• **REQUEST**:
It would help if you retyped the data exactly, leaving out the pictures.

=-=-=

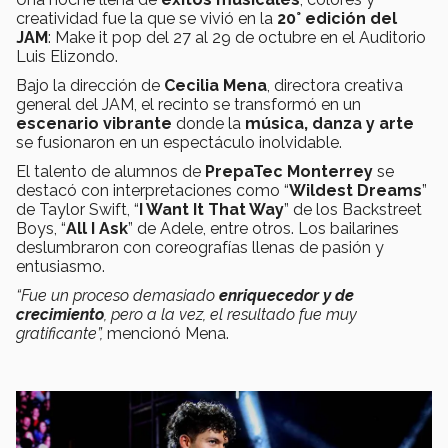
creatividad fue la que se vivió en la
20° edición del
JAM
: Make it pop del 27 al 29 de octubre en el Auditorio
Luis Elizondo.
Bajo la dirección de
Cecilia Mena
, directora creativa
general del JAM, el recinto se transformó en un
escenario vibrante
donde la
música, danza y arte
se fusionaron en un espectáculo inolvidable.
El talento de alumnos de
PrepaTec Monterrey
se
destacó con interpretaciones como “
Wildest Dreams
”
de Taylor Swift, “
I Want It That Way
” de los Backstreet
Boys, “
All I Ask
” de Adele, entre otros. Los bailarines
deslumbraron con coreografías llenas de pasión y
entusiasmo.
“Fue un proceso demasiado
enriquecedor y de
crecimiento
, pero a la vez, el resultado fue muy
gratificante”,
mencionó Mena.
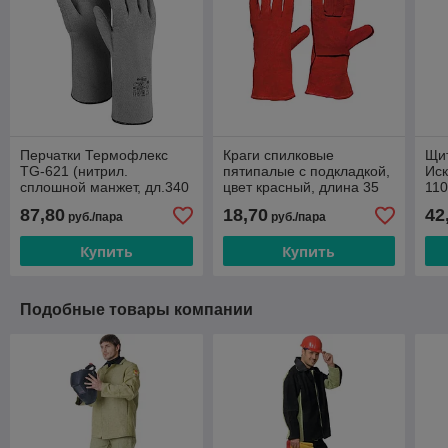
Перчатки Термофлекс
Краги спилковые
Щи
TG-621 (нитрил.
пятипалые с подкладкой,
Ис
сплошной манжет, дл.340
цвет красный, длина 35
110
мм)
см
20
87,80
18,70
42
руб./пара
руб./пара
Купить
Купить
Подобные товары компании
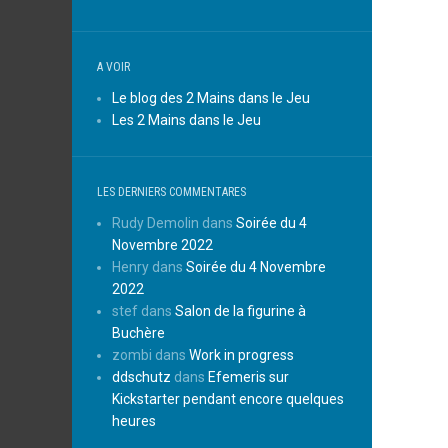
A VOIR
Le blog des 2 Mains dans le Jeu
Les 2 Mains dans le Jeu
LES DERNIERS COMMENTARES
Rudy Demolin
dans
Soirée du 4
Novembre 2022
Henry
dans
Soirée du 4 Novembre
2022
stef
dans
Salon de la figurine à
Buchère
zombi
dans
Work in progress
ddschutz
dans
Efemeris sur
Kickstarter pendant encore quelques
heures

=-=-=

• **ANSWER SECTION**:
creatividad fue la que se vivió en la
20° edición del
JAM
: Make it pop del 27 al 29 de octubre en el Auditorio
Luis Elizondo.
Bajo la dirección de
Cecilia Mena
, directora creativa
general del JAM, el recinto se transformó en un
escenario vibrante
donde la
música, danza y arte
se fusionaron en un espectáculo inolvidable.
El talento de alumnos de
PrepaTec Monterrey
se
destacó con interpretaciones como “
Wildest Dreams
”
de Taylor Swift, “
I Want It That Way
” de los Backstreet
Boys, “
All I Ask
” de Adele, entre otros. Los bailarines
deslumbraron con coreografías llenas de pasión y
entusiasmo.
“Fue un proceso demasiado
enriquecedor y de
crecimiento
, pero a la vez, el resultado fue muy
gratificante”,
mencionó Mena.
Перчатки Термофлекс
Краги спилковые
Щи
TG-621 (нитрил.
пятипалые с подкладкой,
Ис
сплошной манжет, дл.340
цвет красный, длина 35
110
мм)
см
20
87,80
18,70
42
руб./пара
руб./пара
Купить
Купить
Подобные товары компании
A VOIR
Le blog des 2 Mains dans le Jeu
Les 2 Mains dans le Jeu
LES DERNIERS COMMENTARES
Rudy Demolin
dans
Soirée du 4
Novembre 2022
Henry
dans
Soirée du 4 Novembre
2022
stef
dans
Salon de la figurine à
Buchère
zombi
dans
Work in progress
ddschutz
dans
Efemeris sur
Kickstarter pendant encore quelques
heures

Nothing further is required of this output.